The extra stress, emotions and pressures at this time of year will all make recovery and the eating disorder 100 x harder as resorting to the eating disorder has become our way to cope with stressful times for years, so the illness will naturally be stronger right now. Expect it and don’t be hard on yourself because it is.
And then when you have had a little cry and given yourself an internal hug, use the fact this year is as hard as it is as motivation to push ahead for next year. It does not have to be this hard every year… but it takes tough recovery work to make future years better – it won’t happen by wishing for it alone (trust me, I tried!!).
Plus, if you think about it – Christmas is actually very pro-recovery.
For many, it involves eating a lot, sitting around and relaxing… All the things in recovery we should be doing daily!
This Christmas might be a write off… but start spending every day from here on, acting, eating and resting like it is Christmas Day and next Christmas, it will be so hard wired in your brain to spend time in that way, the stress really will be nothing in comparison!

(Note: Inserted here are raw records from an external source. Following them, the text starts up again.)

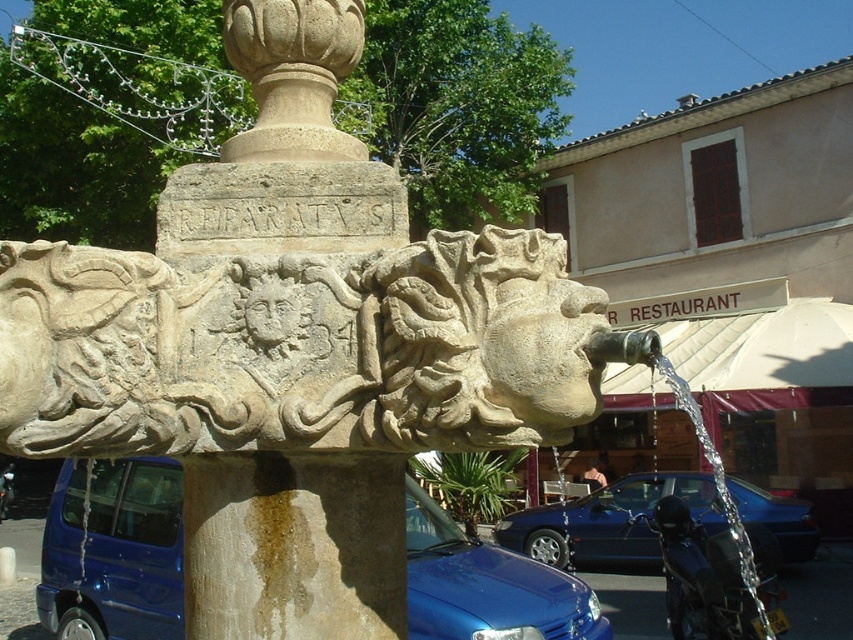
You are standing in the town square and want to take a photo of the fountain. There is a specific point at coordinates point (424, 522) that you need to focus on. If your camera can focus on objects as far as 6 meters away, will you be able to capture that point clearly?

The distance of point (424, 522) from the viewer is 6.71 meters, which is beyond the camera focus limit of 6 meters. Therefore, you won not be able to capture that point clearly.

You are standing in the town square and want to take a photo of the stone fountain with the lion head spouting water. The camera you are using has a minimum focus distance of 7 feet. Can you focus on the point at coordinates point (x=360, y=260) without moving closer?

The point at coordinates point (x=360, y=260) is 7.18 feet away from the camera. Since the camera requires a minimum focus distance of 7 feet, the point is just beyond the minimum requirement. Therefore, the camera may struggle to focus on the point at coordinates point (x=360, y=260) as it is slightly farther than the minimum focus distance.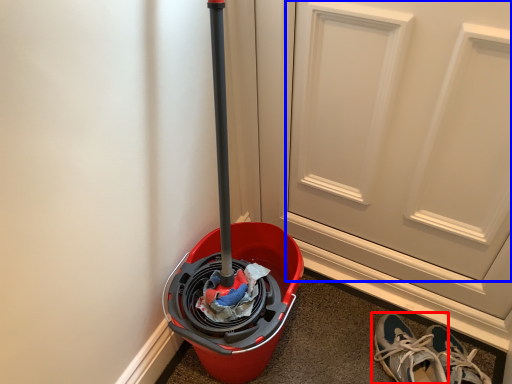
Question: Which object is closer to the camera taking this photo, footwear (highlighted by a red box) or door (highlighted by a blue box)?

Choices:
 (A) footwear
 (B) door

Answer: (B)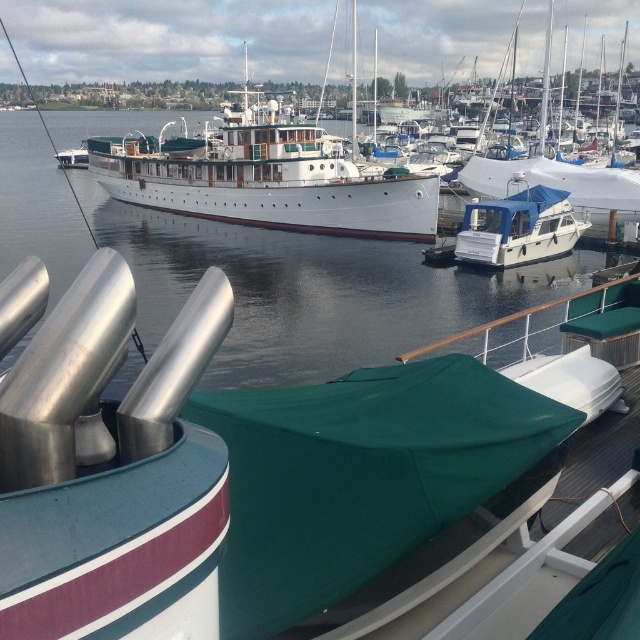
You are a dock worker trying to locate the polished stainless steel exhaust pipes at center. According to the coordinates provided, where exactly would you find them in the image?

The polished stainless steel exhaust pipes at center are located at point coordinates of (234, 465).

You are a dock worker who needs to guide a new boat to the pier. You see the white polished wood boat at center and the white matte sailboat at upper right. Which boat should you move first to allow the new boat to dock?

You should move the white polished wood boat at center first because it is positioned to the left of the white matte sailboat at upper right, so moving it would create space for the new boat to dock.

You are a dock worker who needs to attach a safety line to the polished stainless steel exhaust pipes at center and the white matte sailboat at upper right. Which object requires a thinner safety line based on their sizes?

The polished stainless steel exhaust pipes at center is thinner than the white matte sailboat at upper right, so the safety line for the polished stainless steel exhaust pipes at center should be thinner.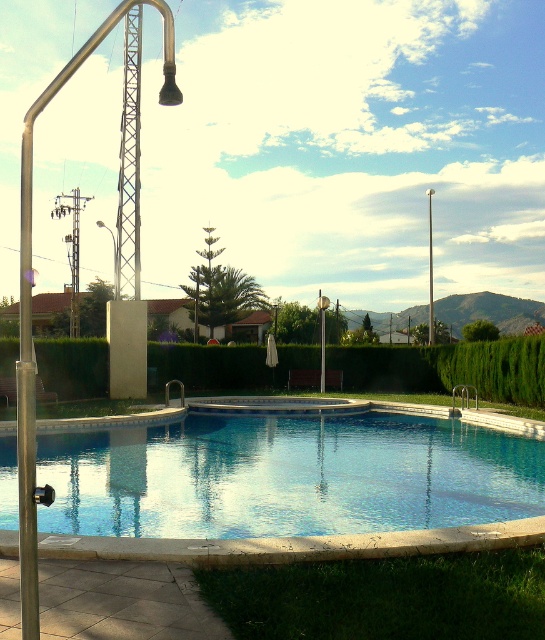
You are standing at the edge of the pool and want to locate both the silver metallic pole at left and the smooth white pole at upper center. Which pole is positioned further to the left side of the pool?

The silver metallic pole at left is positioned further to the left side of the pool compared to the smooth white pole at upper center.

You are designing a safety inspection route for the pool area and need to ensure that both the silver metallic pole at left and the smooth white pole at upper center are accessible for inspection. Based on their positions, which pole would you check first if you start from the pool edge and move towards the center?

The silver metallic pole at left should be checked first because it is positioned over the smooth white pole at upper center, meaning it is closer to the pool edge where you start your inspection route.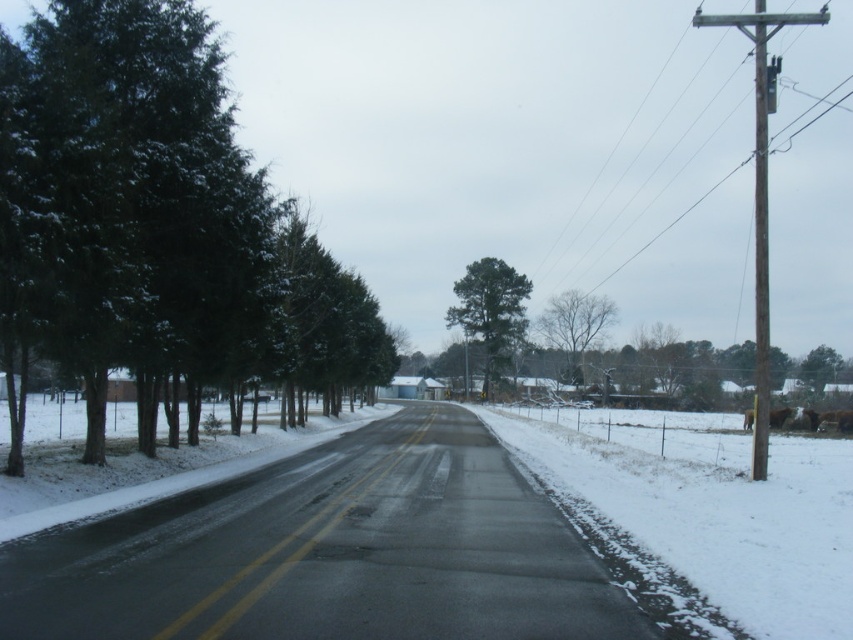
Does green matte tree at center appear over black asphalt road at center?

Yes.

Between green matte tree at center and black asphalt road at center, which one appears on the right side from the viewer's perspective?

From the viewer's perspective, green matte tree at center appears more on the right side.

Does point (451, 317) come closer to viewer compared to point (230, 625)?

That is False.

The height and width of the screenshot is (640, 853). I want to click on green matte tree at center, so (x=490, y=310).

Does green matte trees at left lie in front of bare branches at center?

Yes, green matte trees at left is in front of bare branches at center.

Who is taller, green matte trees at left or bare branches at center?

bare branches at center is taller.

What do you see at coordinates (160, 227) in the screenshot?
I see `green matte trees at left` at bounding box center [160, 227].

The width and height of the screenshot is (853, 640). I want to click on green matte trees at left, so click(x=160, y=227).

Is point (474, 333) closer to viewer compared to point (566, 326)?

No, it is not.

Does green matte tree at center have a greater width compared to bare branches at center?

In fact, green matte tree at center might be narrower than bare branches at center.

You are a GUI agent. You are given a task and a screenshot of the screen. Output one action in this format:
    pyautogui.click(x=<x>, y=<y>)
    Task: Click on the green matte tree at center
    Image resolution: width=853 pixels, height=640 pixels.
    Given the screenshot: What is the action you would take?
    pyautogui.click(x=490, y=310)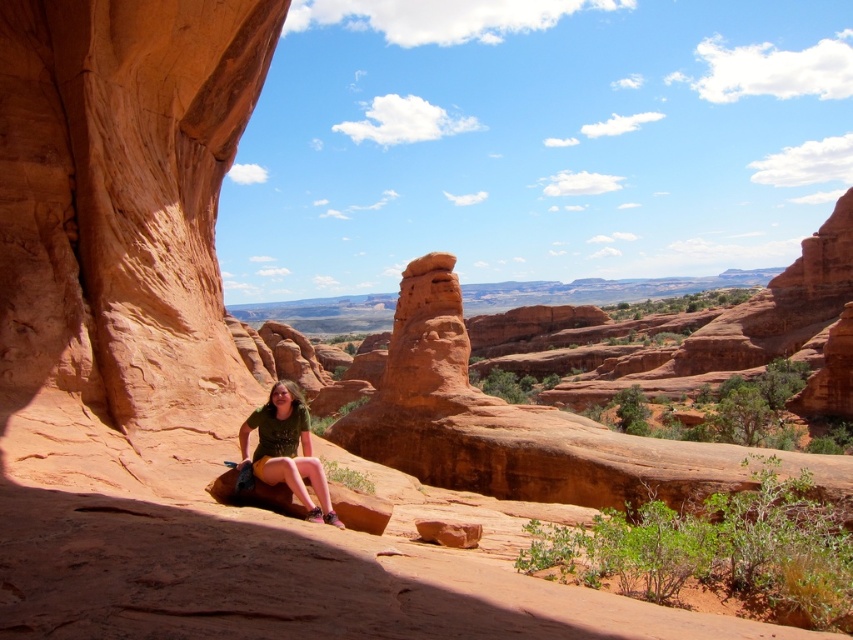
Question: Is green matte shorts at lower center positioned in front of reddish-brown rock at center?

Choices:
 (A) no
 (B) yes

Answer: (B)

Question: Is green matte shorts at lower center closer to camera compared to reddish-brown rock at center?

Choices:
 (A) no
 (B) yes

Answer: (B)

Question: Which point appears closest to the camera in this image?

Choices:
 (A) (457, 538)
 (B) (265, 460)

Answer: (B)

Question: Can you confirm if green matte shorts at lower center is smaller than reddish-brown rock at center?

Choices:
 (A) yes
 (B) no

Answer: (B)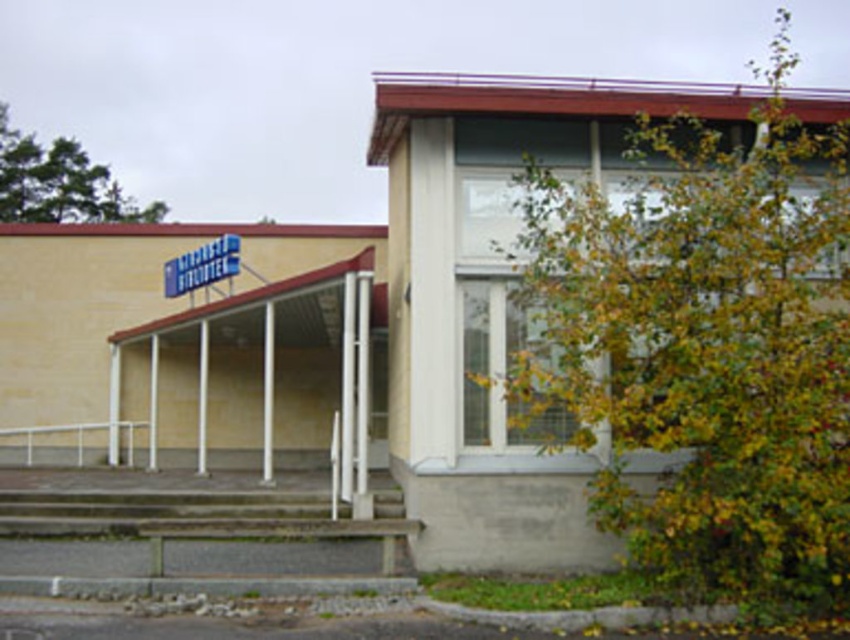
You are standing at the base of the concrete steps in front of the building. You see two points marked on the ground, one at point (176, 280) and the other at point (85, 429). Which point is closer to you?

Point (176, 280) is closer to the viewer than point (85, 429).

You are a delivery person trying to park your 12 feet long delivery van in front of the building. There is a blue plastic sign at upper left and a white plastic rail at lower left. Can you fit your van between them without touching either?

The blue plastic sign at upper left and white plastic rail at lower left are 11.80 feet apart from each other. Since the van is 12 feet long, it is slightly longer than the available space between them. Therefore, the van cannot fit between them without touching either object.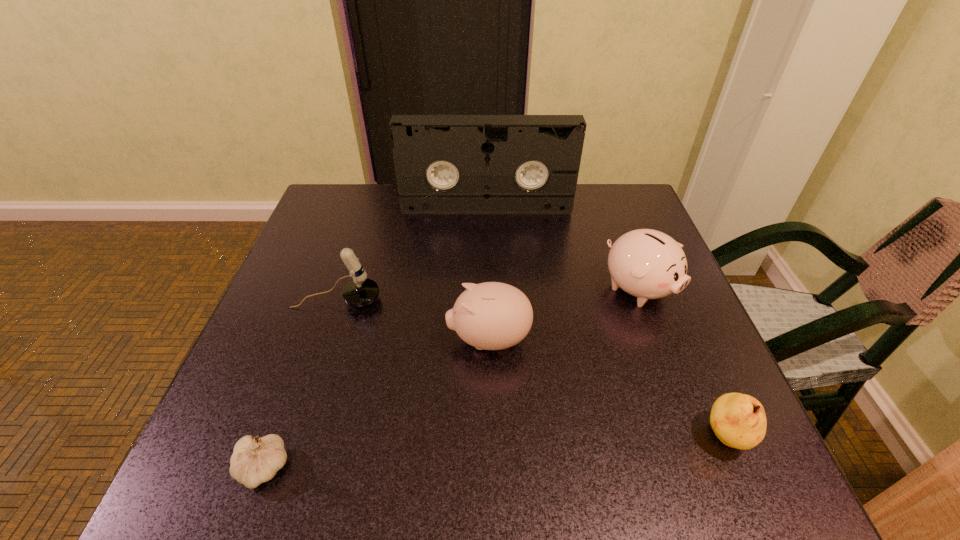
You are a GUI agent. You are given a task and a screenshot of the screen. Output one action in this format:
    pyautogui.click(x=<x>, y=<y>)
    Task: Click on the vacant space in between the left piggy bank and the pear
    This screenshot has height=540, width=960.
    Given the screenshot: What is the action you would take?
    pyautogui.click(x=608, y=388)

Where is `vacant region between the microphone and the left piggy bank`? vacant region between the microphone and the left piggy bank is located at coordinates (413, 320).

Find the location of `vacant area that lies between the garlic and the right piggy bank`. vacant area that lies between the garlic and the right piggy bank is located at coordinates (451, 379).

Find the location of `vacant region between the videotape and the pear`. vacant region between the videotape and the pear is located at coordinates (606, 322).

You are a GUI agent. You are given a task and a screenshot of the screen. Output one action in this format:
    pyautogui.click(x=<x>, y=<y>)
    Task: Click on the free area in between the pear and the right piggy bank
    
    Given the screenshot: What is the action you would take?
    pyautogui.click(x=682, y=363)

Image resolution: width=960 pixels, height=540 pixels. Find the location of `unoccupied position between the microphone and the garlic`. unoccupied position between the microphone and the garlic is located at coordinates (300, 384).

Where is `vacant area that lies between the left piggy bank and the right piggy bank`? This screenshot has width=960, height=540. vacant area that lies between the left piggy bank and the right piggy bank is located at coordinates (564, 314).

The image size is (960, 540). I want to click on vacant space that is in between the left piggy bank and the tallest object, so click(488, 274).

Identify the location of vacant space that's between the garlic and the left piggy bank. (376, 404).

Find the location of a particular element. The image size is (960, 540). free spot between the farthest object and the microphone is located at coordinates (412, 254).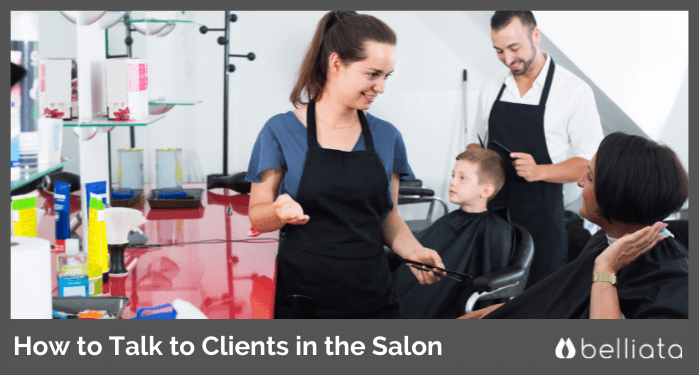
Identify the location of coat rack. This screenshot has height=375, width=699. (226, 86).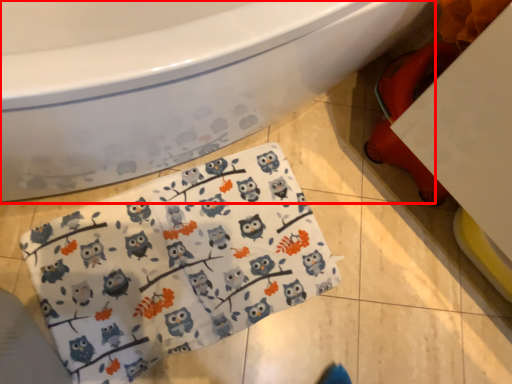
Question: From the image's perspective, where is bathtub (annotated by the red box) located in relation to baby clothe in the image?

Choices:
 (A) below
 (B) above

Answer: (B)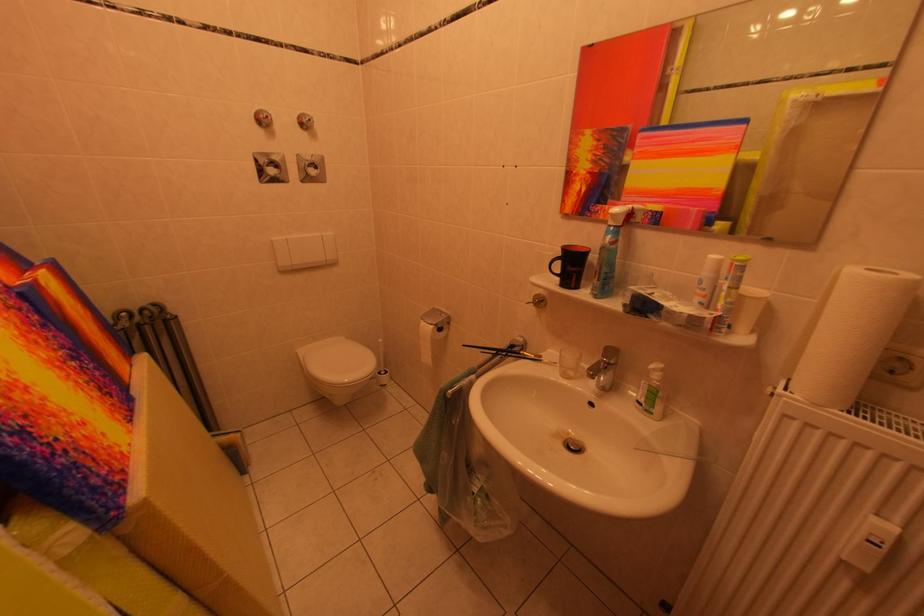
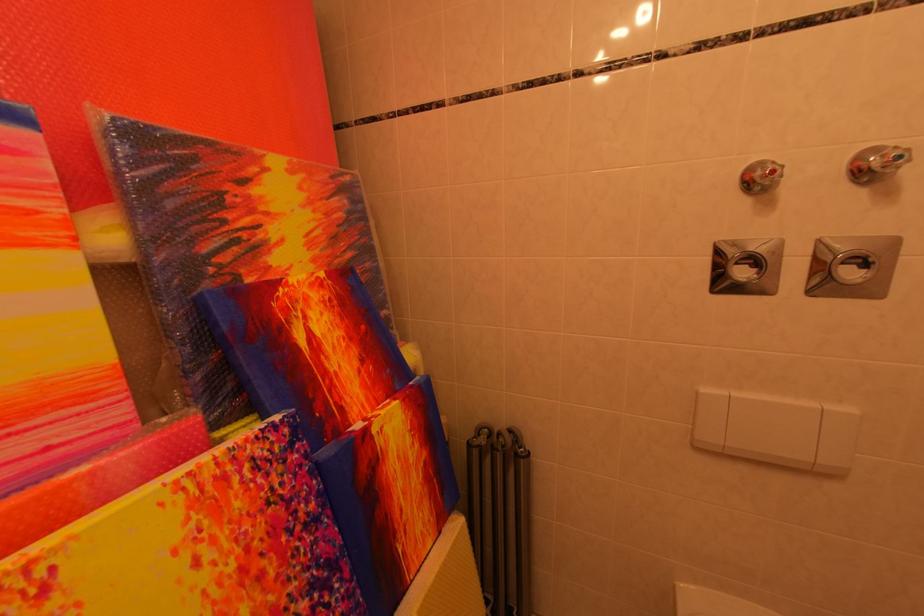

NB – I did not write this post to tell you how to survive Christmas… that I am not an expert on and there are well meaning and not always helpful posts in cyberspace about that if you want to find them. But my thoughts are that getting through Christmas when in recovery from an eating disorder is stressful… Ultimately we know what we have to do for recovery (if you are unsure, I have written enough about that!). Doing this recovery work under extra festive pressure is even harder than at any other time, that is a given. So, in my eyes, each moment needs to be about protecting recovery this Christmas so that future years are bigger and better. If something is going to stop us eating enough or stop us achieving what we need to for recovery, then perhaps it is about taking the pressure off ourselves this year and maintaining focus on recovery… Getting into negative energy– that is not a good place to be, so we need to do all we can to avoid it!
But, however you spend this Christmas and New Year, try to find a little fun where you can… And keep that eye on the future – a future that can be better, brighter, more full of love and more colourful than now. It will take hard work but that future is out there waiting for us all – that is my Christmas wish for everyone and I believe that it is possible.